De Standaard sieht das genauso: Magnette hat der CD&V das Messer an die Kehle gesetzt. Anstatt Koen Geens Zeit zu lassen, seine Partei Zentimeter für Zentimeter in eine Vivaldi-Koalition zu bewegen, hat es Magnette mit dem Hauruck-Verfahren versucht. Das ist schiefgegangen, konstatiert De Standaard.
Het Laatste Nieuws zeigt sich gar nicht mal unglücklich über die neue Situation und begründet: Mit dem gestrigen Tag haben Magnette und Geens uns Extrarunden erspart. Jetzt muss man nicht unnötig weitere Zeit darauf verschwenden, PS und N-VA zusammen zu bekommen. Geens hat der PS das gestern quasi vorgeworfen: Sie sei dafür verantwortlich, dass es nichts werde mit einer neuen Regierung. Das ist aber nur die halbe Wahrheit: Denn auch Geens' CD&V könnte ja durchaus mal aus den Puschen kommen. Das ist jetzt übrigens auch angesagt: CD&V-Vorsitzender Joachim Coens sollte jetzt bitte schnell und deutlich sagen: "Ja" oder "Nein" zu einer Vivaldi-Koalition. Alles andere wäre weitere Zeitverschwendung, unterstreicht Het Laatste Nieuws.

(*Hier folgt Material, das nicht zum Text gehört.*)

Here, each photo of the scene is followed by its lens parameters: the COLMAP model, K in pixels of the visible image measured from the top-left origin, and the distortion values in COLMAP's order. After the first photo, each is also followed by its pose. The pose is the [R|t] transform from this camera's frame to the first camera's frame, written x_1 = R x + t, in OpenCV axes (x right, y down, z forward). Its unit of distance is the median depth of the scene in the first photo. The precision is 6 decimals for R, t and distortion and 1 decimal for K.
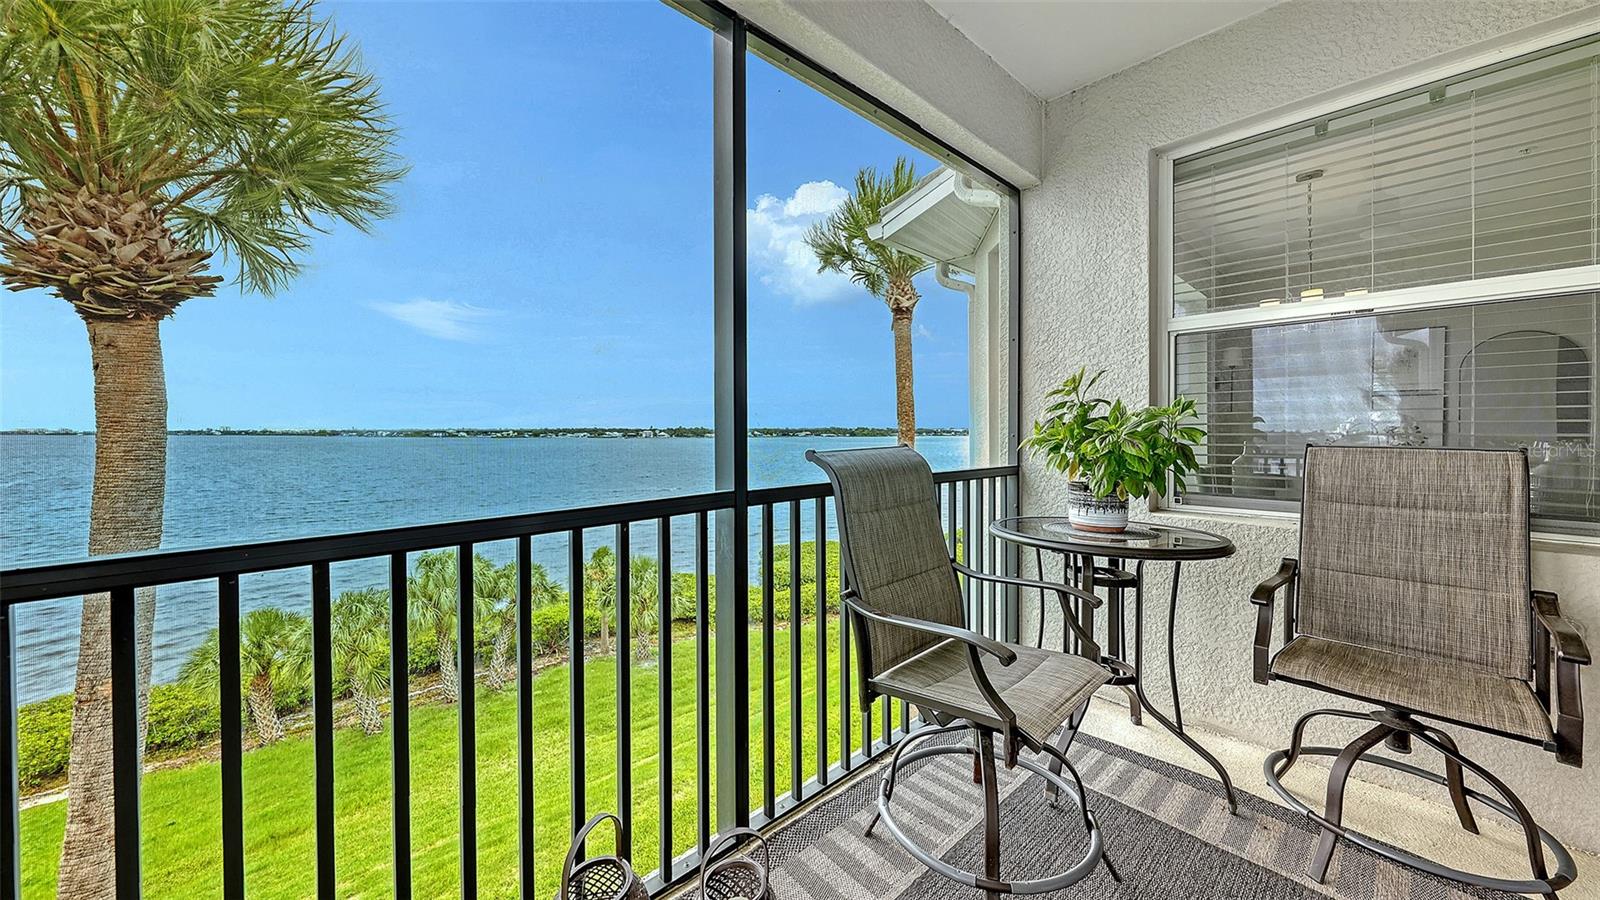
lens RADIAL K [[563.7, 0, 823.1], [0, 563.7, 446.9], [0, 0, 1]] dist [0.001450, -0.000362]
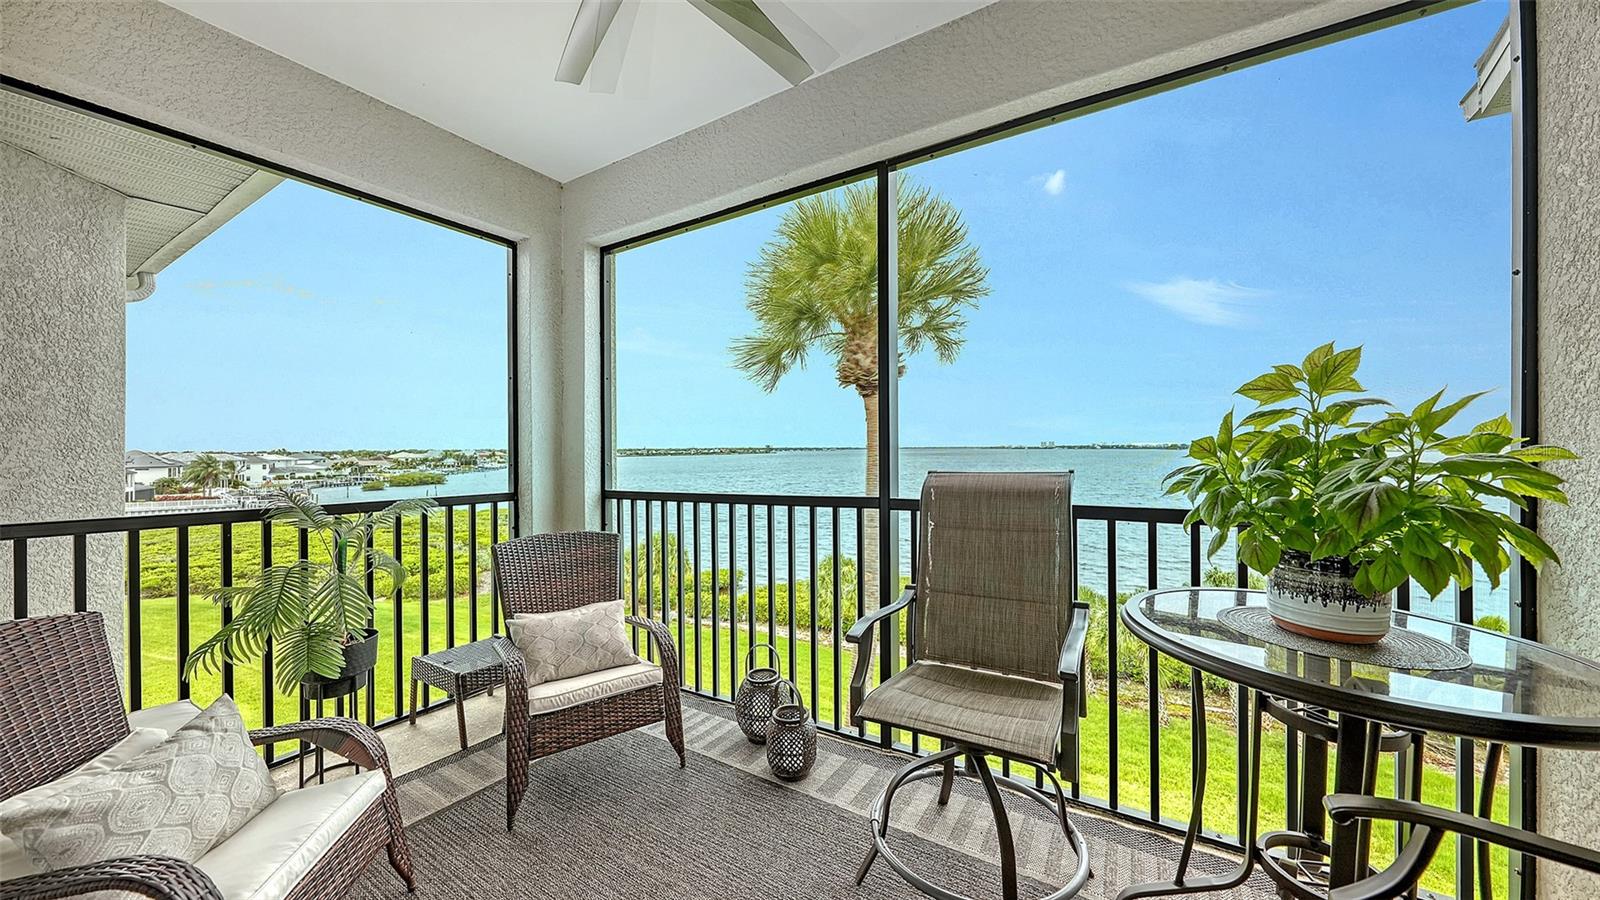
lens RADIAL K [[563.7, 0, 797.7], [0, 563.7, 446.4], [0, 0, 1]] dist [0.001450, -0.000362]
pose [[0.257460, -0.006689, -0.966266, 1.135904], [-0.017373, 0.999782, -0.011550, -0.028334], [0.966133, 0.019761, 0.257288, 0.438599]]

Le Soir ärgert sich: Das muss man erstmal bringen! Da stellt sich der Geens gestern Abend vor die Presse und verkündet, die PS sei schuld am Scheitern seiner Mission. Weil Magnette gesagt habe, N-VA und PS – das passe nicht zusammen. Aber bitteschön, das hat Magnette schon tausend Mal gesagt. Geens will einfach nur davon ablenken, dass es seine eigene Partei ist, die die Schlüssel in der Hand hält, um dem Land endlich eine Regierung zu geben. Dass es zwischen PS und N-VA nichts werden könnte, war doch schon von vornherein klar, betont Le Soir.

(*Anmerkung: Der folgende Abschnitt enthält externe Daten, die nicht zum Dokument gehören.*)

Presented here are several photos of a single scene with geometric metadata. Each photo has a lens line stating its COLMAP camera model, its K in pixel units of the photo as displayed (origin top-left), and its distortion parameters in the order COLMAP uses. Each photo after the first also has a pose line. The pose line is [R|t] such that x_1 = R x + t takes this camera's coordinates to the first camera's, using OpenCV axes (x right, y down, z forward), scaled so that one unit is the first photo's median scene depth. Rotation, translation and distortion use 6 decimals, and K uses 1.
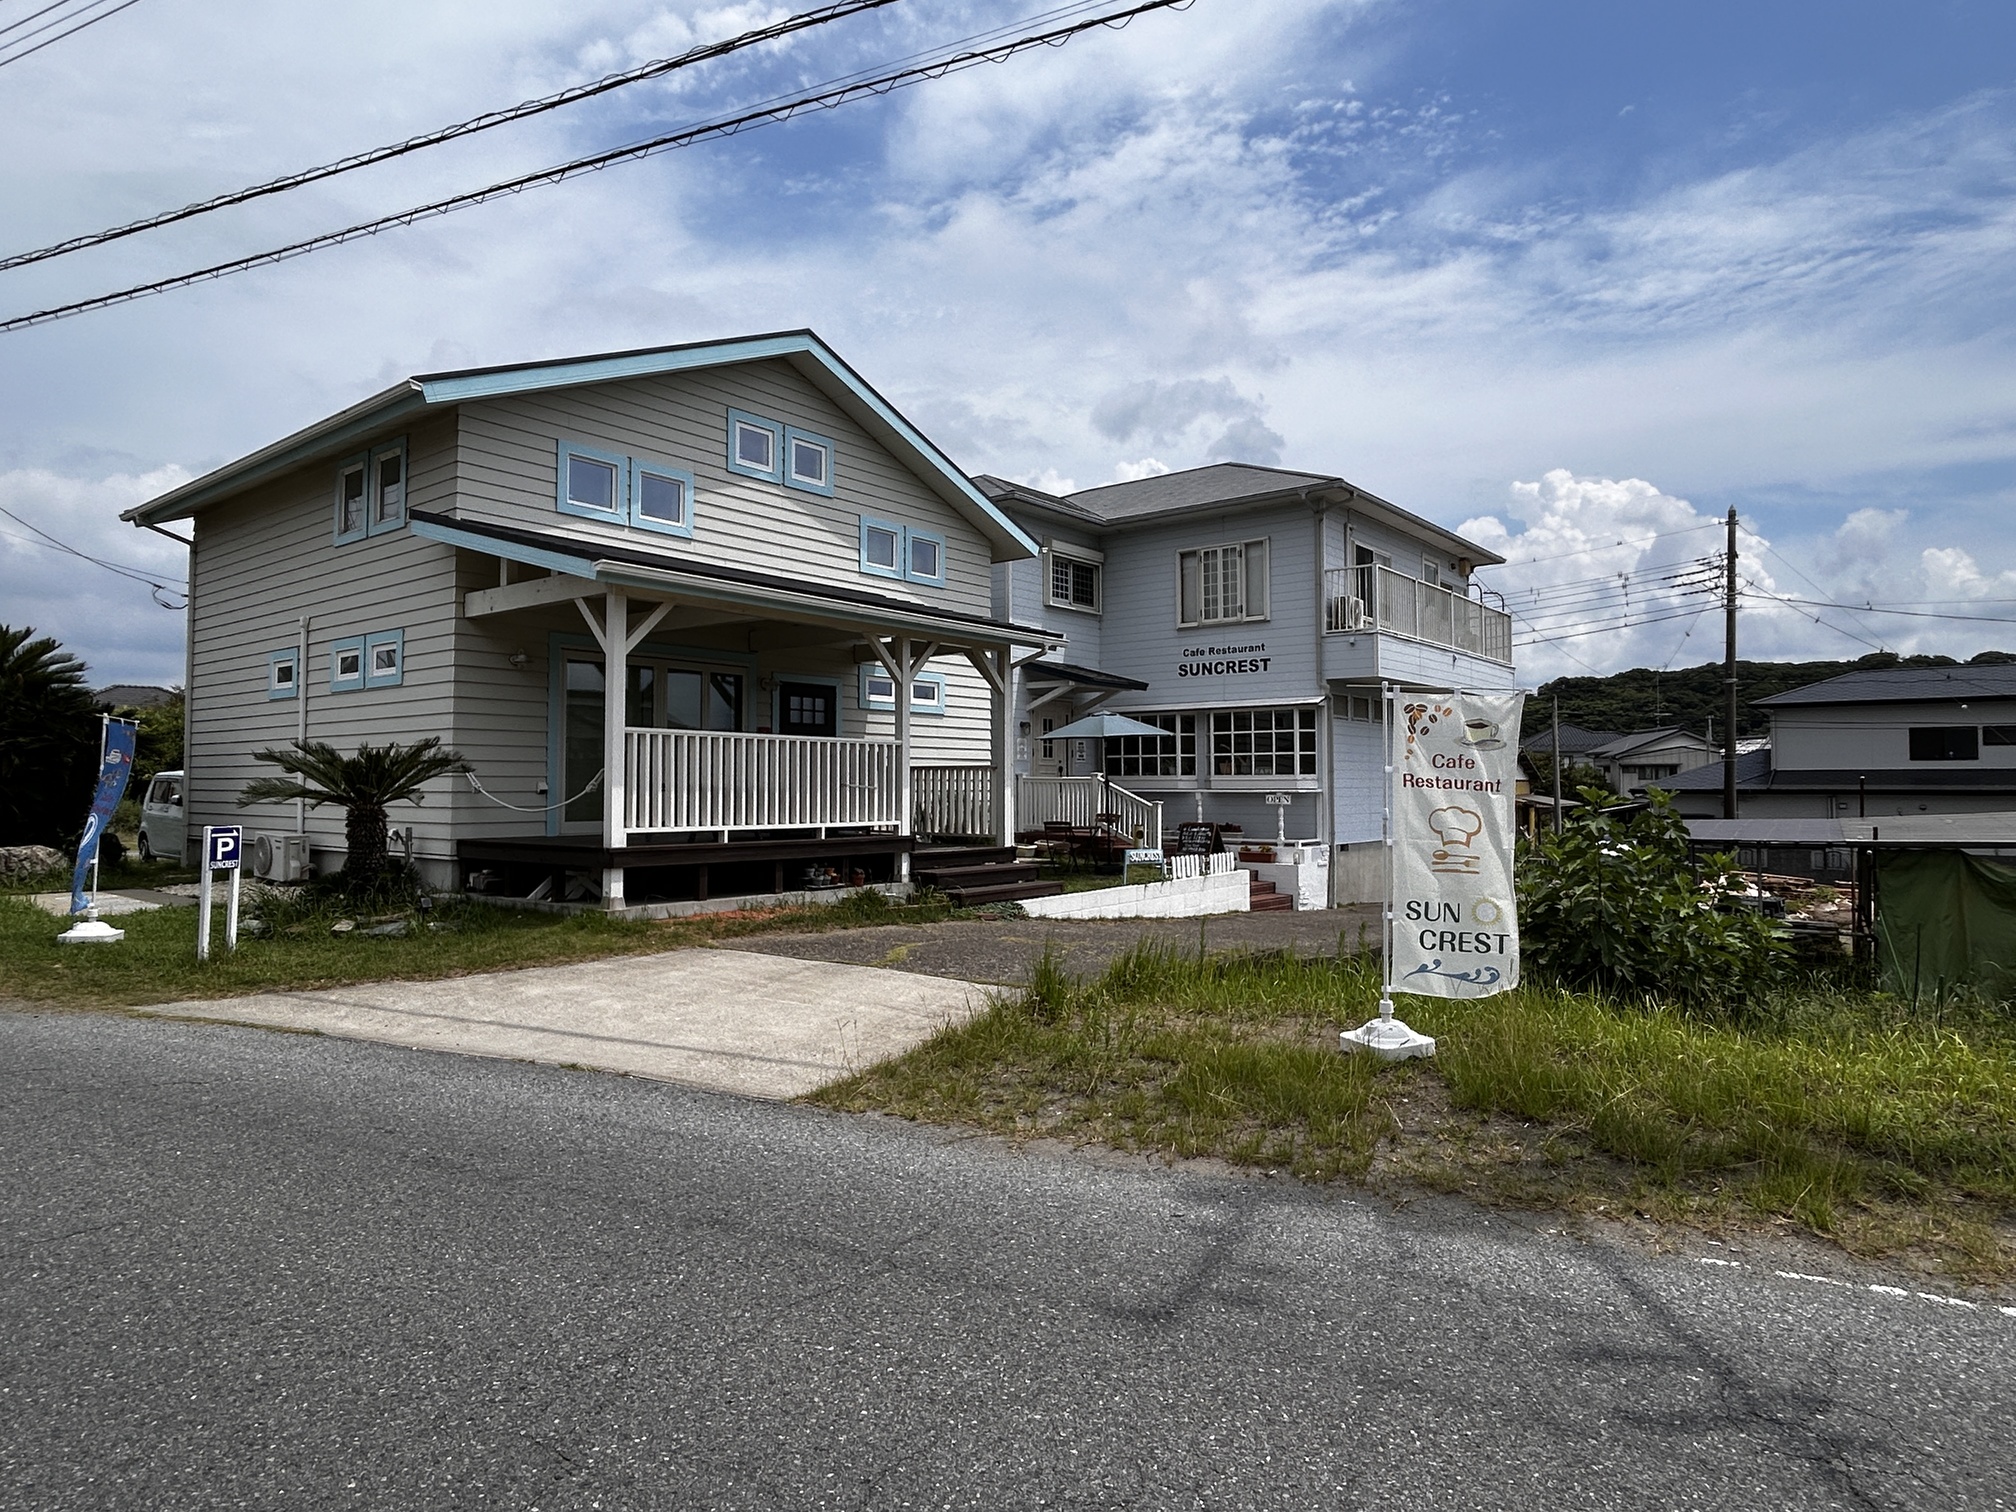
lens RADIAL K [[1179.3, 0, 1008.0], [0, 1179.3, 756.0], [0, 0, 1]] dist [-0.018243, -0.001086]
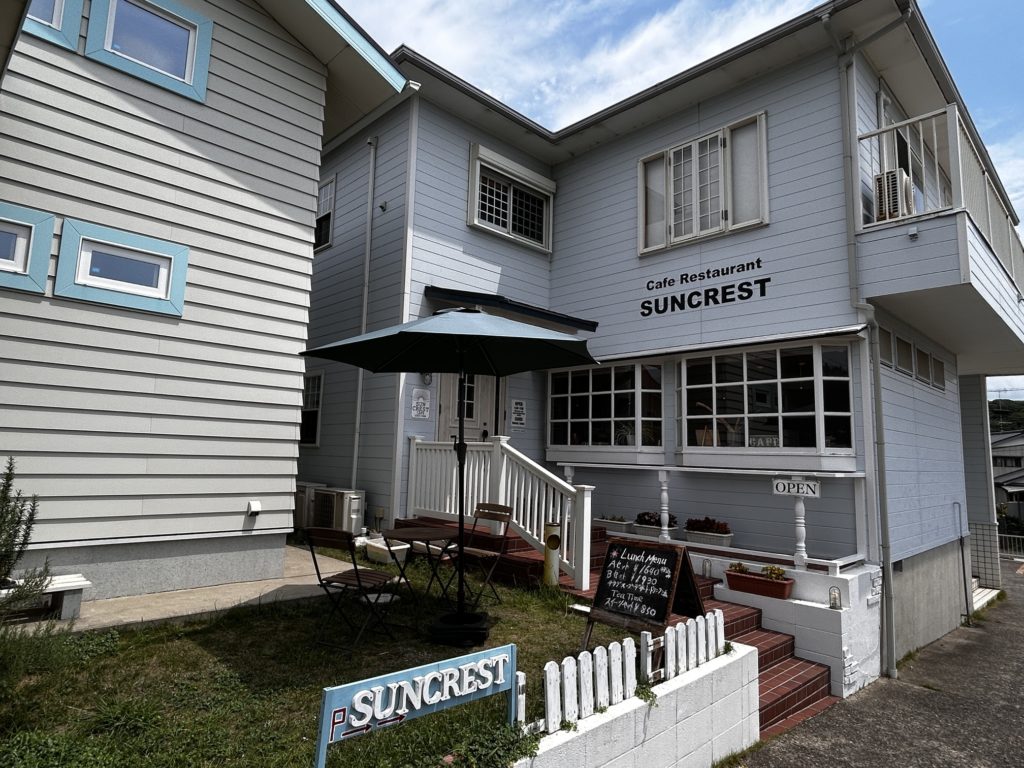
lens RADIAL K [[599.0, 0, 512.0], [0, 599.0, 384.0], [0, 0, 1]] dist [-0.018243, -0.001086]
pose [[0.991888, 0.015754, -0.126137, 0.115934], [-0.027898, 0.995077, -0.095093, 0.016211], [0.124018, 0.097841, 0.987444, 0.632657]]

Das Scheitern ist kollektiv
Het Nieuwsblad findet: Dieses Schwarzer Peter-Spiel hat doch keinen Sinn. Geens hat es gestern noch einmal bemüht, um der PS die Schuld in die Schuhe zu schieben. Aber dann könnte man auch die MR nennen, die keine Staatsreform will, die CD&V, die sich nicht von der N-VA lösen will, oder die N-VA, die außer ihrem Parteiprogramm wenig auf den Verhandlungstisch gelegt hat, erinnert Het Nieuwsblad.
Ähnlich La Libre Belgique: Bitte bitte, liebe Paul, Bart, Joachim, Georges-Louis, Gwendolyn, Jean-Marc, Conner, Maxime, François und all die anderen: Erspart uns gegenseitige Schuldzuweisungen. Das Scheitern ist kollektiv. Augenscheinlich sind alle Möglichkeiten getestet worden, um eine Regierung zu bilden. Alle haben zu nichts geführt. Et voilà. In einer Demokratie sollte man keine Angst vor Wahlen haben, rät La Libre Belgique.

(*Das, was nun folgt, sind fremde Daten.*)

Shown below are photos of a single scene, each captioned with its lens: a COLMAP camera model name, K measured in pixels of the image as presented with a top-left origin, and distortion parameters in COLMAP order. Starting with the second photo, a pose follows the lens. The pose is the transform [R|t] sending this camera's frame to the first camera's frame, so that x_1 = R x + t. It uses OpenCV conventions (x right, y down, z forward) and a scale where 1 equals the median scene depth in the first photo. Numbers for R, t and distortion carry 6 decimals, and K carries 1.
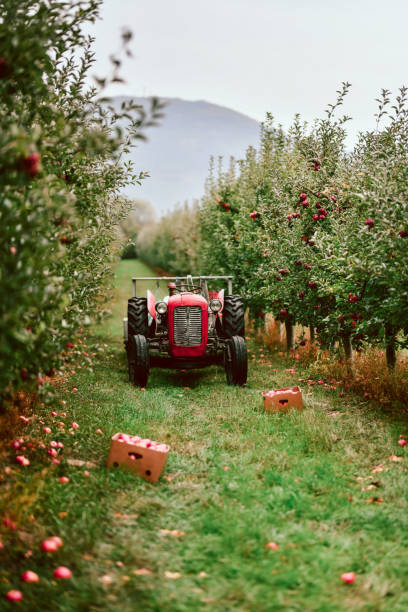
lens RADIAL K [[1398.9, 0, 204.0], [0, 1398.9, 306.0], [0, 0, 1]] dist [-0.079463, -0.069264]
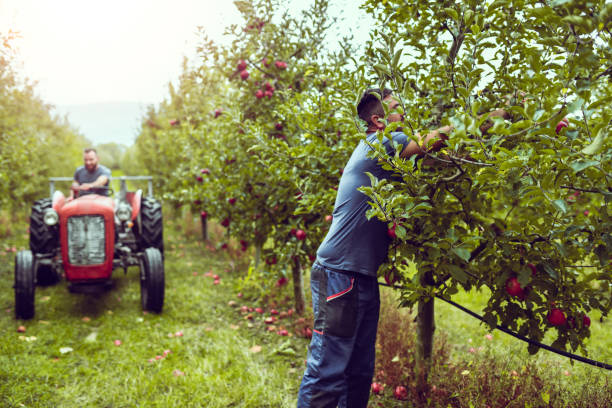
lens RADIAL K [[579.6, 0, 306.0], [0, 579.6, 204.0], [0, 0, 1]] dist [-0.062941, 0.075546]
pose [[0.966783, -0.008774, 0.255448, 0.024422], [0.002418, 0.999680, 0.025184, -0.013432], [-0.255587, -0.023730, 0.966495, 0.639628]]
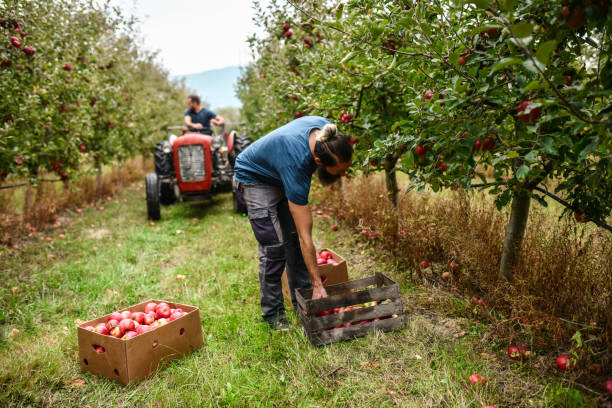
lens RADIAL K [[579.6, 0, 306.0], [0, 579.6, 204.0], [0, 0, 1]] dist [-0.062941, 0.075546]
pose [[0.996814, -0.059536, 0.053087, 0.050303], [0.054411, 0.994155, 0.093246, 0.008530], [-0.058329, -0.090060, 0.994227, 0.525464]]
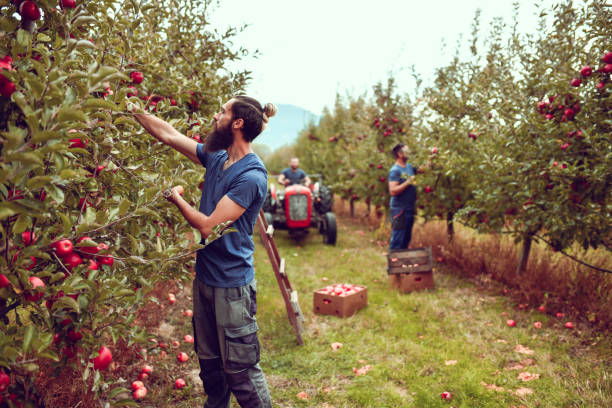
lens RADIAL K [[579.6, 0, 306.0], [0, 579.6, 204.0], [0, 0, 1]] dist [-0.062941, 0.075546]
pose [[0.999603, -0.014853, 0.023948, -0.017951], [0.014202, 0.999531, 0.027146, -0.006397], [-0.024340, -0.026795, 0.999345, 0.349742]]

Mission: Budget verabschieden – egal wie
Die Wirtschaftszeitung L'Echo schaut auf die Finanzen und fordert: Um die Haushaltslage nicht noch katastrophaler werden zu lassen, muss jetzt ganz dringend irgendeine Mehrheit gefunden werden, um ein Budget zu verabschieden. Eine neue Regierung, eine Mehrheit im Parlament oder auch eine Technokratenregierung – alles wäre willkommen zu diesem Zweck. In einem nächsten Schritt müsste man sich dann überlegen, wie man das Wahlsystem in Belgien grundsätzlich ändert, um eine Situation wie aktuell künftig zu verhindern. Dass nämlich eine Handvoll Politiker ein ganzes Land blockieren, so L'Echo.
De Tijd notiert: Montag droht Chaos. Aus einer politischen Krise ist eine Systemkrise geworden. Bei Neuwahlen wird es nicht um Einwanderung, Klima und Pensionen gehen. Sondern um staatliche Strukturen, das Funktionieren von Belgien selbst und das Unvermögen der politischen Parteien, das aktuelle System am Leben zu erhalten, prophezeit De Tijd.